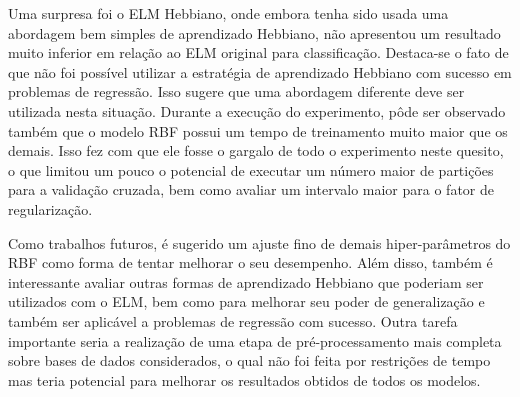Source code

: \documentclass[conference]{IEEEtran}
\begin{document}
	Uma surpresa foi o ELM Hebbiano, onde embora tenha sido usada uma abordagem bem simples de aprendizado Hebbiano, não apresentou um resultado muito inferior em relação ao ELM original para classificação. Destaca-se o fato de que não foi possível utilizar a estratégia de aprendizado Hebbiano com sucesso em problemas de regressão. Isso sugere que uma abordagem diferente deve ser utilizada nesta situação. Durante a execução do experimento, pôde ser observado também que o modelo RBF possui um tempo de treinamento muito maior que os demais. Isso fez com que ele fosse o gargalo de todo o experimento neste quesito, o que limitou um pouco o potencial de executar um número maior de partições para a validação cruzada, bem como avaliar um intervalo maior para o fator de regularização. 
	
	Como trabalhos futuros, é sugerido um ajuste fino de demais hiper-parâmetros do RBF como forma de tentar melhorar o seu desempenho. Além disso, também é interessante avaliar outras formas de aprendizado Hebbiano que poderiam ser utilizados com o ELM, bem como para melhorar seu poder de generalização e também ser aplicável a problemas de regressão com sucesso. Outra tarefa importante seria a realização de uma etapa de pré-processamento mais completa sobre bases de dados considerados, o qual não foi feita por restrições de tempo mas teria potencial para melhorar os resultados obtidos de todos os modelos.
		


    
	
	
\end{document}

Action item => Except for the pictures, write the data out exactly.

Solution =>
Source code

: \documentclass[conference]{IEEEtran}
\begin{document}
	Uma surpresa foi o ELM Hebbiano, onde embora tenha sido usada uma abordagem bem simples de aprendizado Hebbiano, não apresentou um resultado muito inferior em relação ao ELM original para classificação. Destaca-se o fato de que não foi possível utilizar a estratégia de aprendizado Hebbiano com sucesso em problemas de regressão. Isso sugere que uma abordagem diferente deve ser utilizada nesta situação. Durante a execução do experimento, pôde ser observado também que o modelo RBF possui um tempo de treinamento muito maior que os demais. Isso fez com que ele fosse o gargalo de todo o experimento neste quesito, o que limitou um pouco o potencial de executar um número maior de partições para a validação cruzada, bem como avaliar um intervalo maior para o fator de regularização. 
	
	Como trabalhos futuros, é sugerido um ajuste fino de demais hiper-parâmetros do RBF como forma de tentar melhorar o seu desempenho. Além disso, também é interessante avaliar outras formas de aprendizado Hebbiano que poderiam ser utilizados com o ELM, bem como para melhorar seu poder de generalização e também ser aplicável a problemas de regressão com sucesso. Outra tarefa importante seria a realização de uma etapa de pré-processamento mais completa sobre bases de dados considerados, o qual não foi feita por restrições de tempo mas teria potencial para melhorar os resultados obtidos de todos os modelos.
		


    
	
	
\end{document}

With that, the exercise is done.